Monday, September 27, 2010
Art is a strange animal, the proverbial elephant perceived by an infinite number of blind viewers. (As envisioned in this great sculpture by local fabric artist Susan Else, "Bent Fable IV: The Blind Men and the Elephant.") We all have our private prejudices. Some people don't get realistic art, when a photo would do just as well. Others believe abstract art is the work of the devil. I was shocked to learn that a good friend of mine—who collects a lot of art—doesn't like figurative art. Why, she asks, would she want a picture of somebody she doesn't know in her house?
Me, I love paintings with human characters in them. I'm not much for static portraits, but I'll pick a pair of Chagall's floating lovers over—well, just about anything else. Two of our most popular local artists (judging from the way their studios are mobbed during Open Studios), Anna Oneglia and Katharina Short, are beloved by their legions of fans (including me) for their figurative art.
What I think people are looking for in these images are reflections of themselves. Not like a physical portrait, a painted figure that looks like them, but something in the narrative of the piece—human figures caught in some simple moment of living, or else navigating a wonderful dreamscape—that captures what the viewer perceives as his or her true inner spirit.
At one of Art Boy's earliest Open Studios, he showed a painting called "Esta Casa esta Benedicto," in which a vaguely hominoid, vaguely female character (with his trademark big hair) is dancing in a room with a dresser, a large potted flower, and a kitchen table set for a meal with a cat prowling across it. I loved it so much, I was secretly hoping no one would buy it. I was doing pretty well steering people away from it—until a woman marched over, took one look, and cried "That's me! That's my kitchen! That's my cat!" It was obviously her painting, and I just had to get over it.
That's what we're looking for. Maybe the figure is blue with hair like a Brillo pad, but there's something in the essence of the piece that prompts us to cry, "That's me!"
(Above: "Clouds Rest" by Katharina Short, and "From the Sea #2 by Anna Oneglia.)
ART vs. SPACE
Dropped in to the Open Studios Preview Show at the Art League yesterday. It's absolutely essential viewing for any intrepid art lover planning to take the OS Art Tour this weekend (or the following two weekends, through October 17). But I have to say, with well over 300 artists participating in this year's even, the exhibit is even more daunting than usual. Every kind of art media is represented in that small space: jewelry, sculpture, fabric, metalwork, paintings prints, photography, glass, handmade musical instruments, ceramics, woodwork, you name it. Yes, it's amazing to have so many skilled artists right here in our county, but a person can reach maximum input overload very quickly.

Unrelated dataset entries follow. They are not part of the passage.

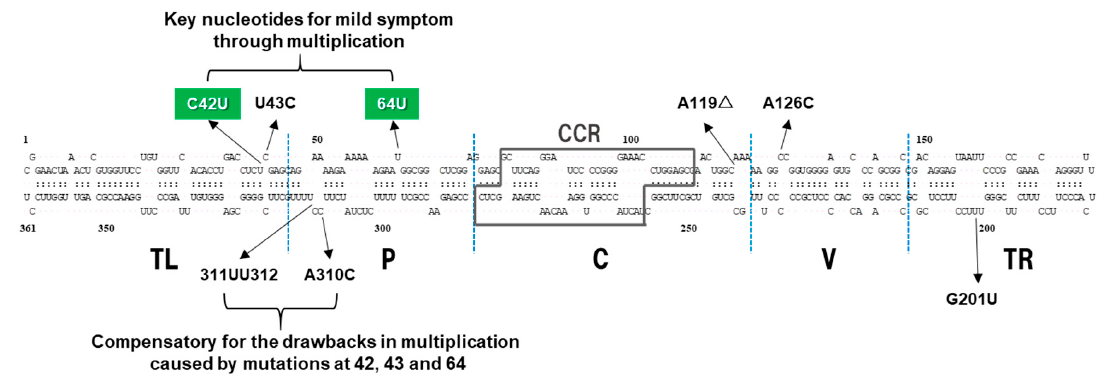
Figure 6. Proposed molecular mechanism of key nucleotides causing mild symptoms of PSTVd-D wt in tomato. The structural / functional domains of PSTVd: Terminal left (TL), Pathogenicity (P), Central (C), Variable (V), and Terminal right (TR), are delimited by the vertical dotted lines and are named accordingly. Boxed sequences indicate central conserved region (CCR). Positions of nine mutations are indicated by arrows, and those in green box indicate key nucleotides identified in this experiment.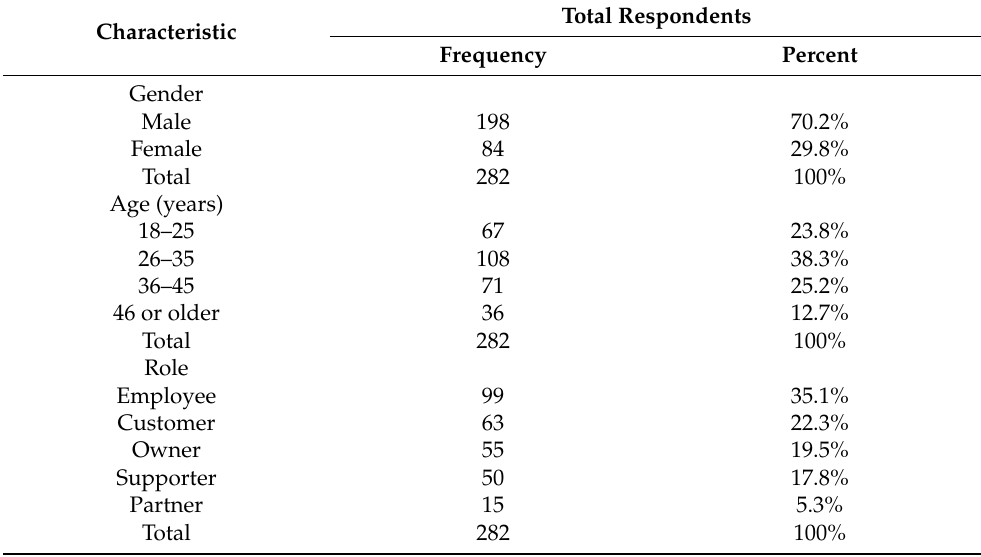
Table 2. Demographic characteristics of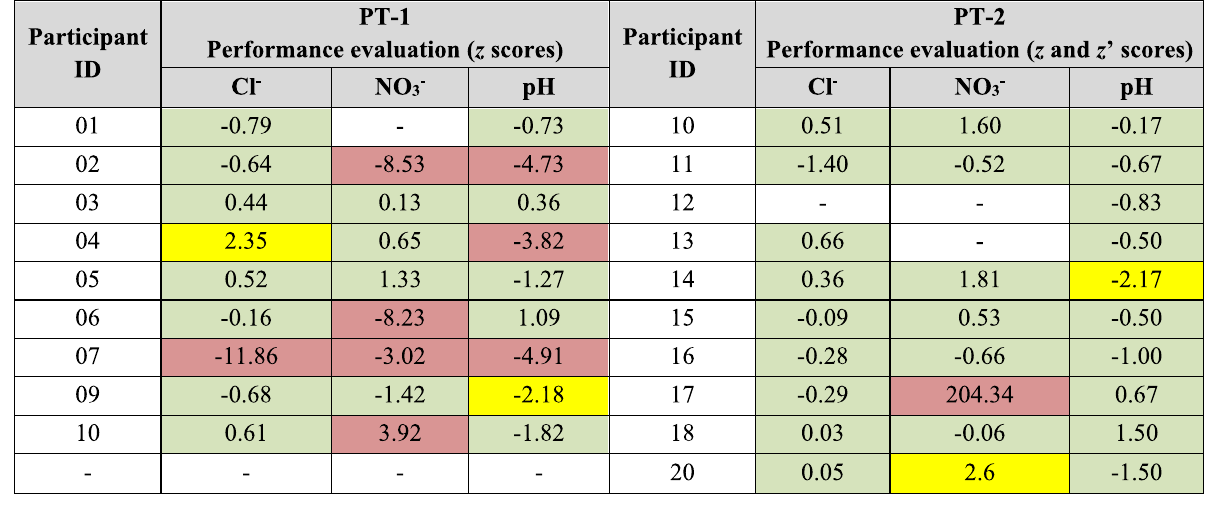
Table 2. Performance evaluation results for PT-1 and PT-2 (green = acceptable results, yellow = questionable results and red = unacceptable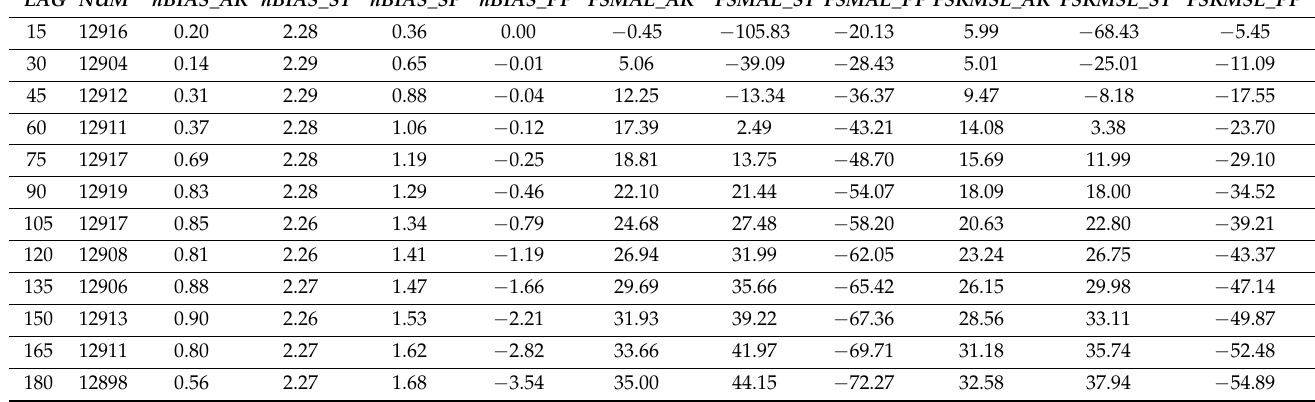
Table 6. Normalized BIAS and forecast skill related to MAE–FSMAE and RMSE–FSRMSE for plant P2 from 15 min up to three hours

The good news is, the Art League has finally installed air conditioning! (Yay!) It's especially welcome on these roasting Indian Summer days (our consolation prize with a vengeance this year, for not having had much of an actual summer). But the bad news is the show feels crammed to bursting. Granted, with so many artists, space is at a premium, but in some places the pieces are stacked up three or four deep on a wall; one label is so high up, you'd have to be Yao Ming to read it. In another overly congested area, one label is affixed to a light switch. One small piece of 3-D wall art doesn't even make it onto the flat side of a wall; it's stuck on the outer edge of a wall, like an afterthought.

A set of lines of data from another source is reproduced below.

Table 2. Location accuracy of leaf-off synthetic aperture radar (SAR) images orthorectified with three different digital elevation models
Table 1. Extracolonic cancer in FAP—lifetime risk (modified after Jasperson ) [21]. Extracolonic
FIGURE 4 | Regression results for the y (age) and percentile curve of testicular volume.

Believe me, I know how hard the crack OS Committee and its army of volunteers works to get this exhibit (and the event) up and running. But it seems like one more pass could have been made by the hanging committee before the show was opened to the public to make sure each piece of art had a little more room to breathe.
None of which should discourage potential OS Art Tourists from visiting the show. There is absolutely nothing like seeing examples of the work in real life to help you plot a sane course through this extraordinary event. Work in the exhibit is grouped more or less according to region, to help you decide on destination areas to visit. So by all means, see the show; just remember to breathe deep, stay focused, and thank your favorite gods for the AC!
Another great way to see local art is on the monthly First Friday Art Tour, coming up this Friday (October 1). Since the ratio of artists in town to designated gallery space is about 8.6 thousand to one, the art community is always trying to find new spaces to show the work. This event, which began a few years back as a 12-Stop program downtown, involving a few cafes, commercial hallways, and a rickety bus, has blossomed into a busy and popular monthly celebration. It stretches from the Eastside of Santa Cruz across downtown to Harvey West Park, The Tannery, UCSC, even Davenport. Alongside traditional venues like the Art League, and MichaelAngelo, Felix Kulpa, and The Mill Galleries, you'll find art on display in clothing stores, hair salons, tea shops, design shops, wine bars, banks and brokerage firms, even Camouflage. The bus is gone, but you can probably use the exercise as you sip, nibble, and schmooze your way across town.
(Above: "Three Painters: Figures + Form" Artwork by Tom Maderos, Barbara Downs, and Claire Thorson, at the MichaelAngelo Gallery. First Friday Reception, Oct 1, 6—8:30 p.m.)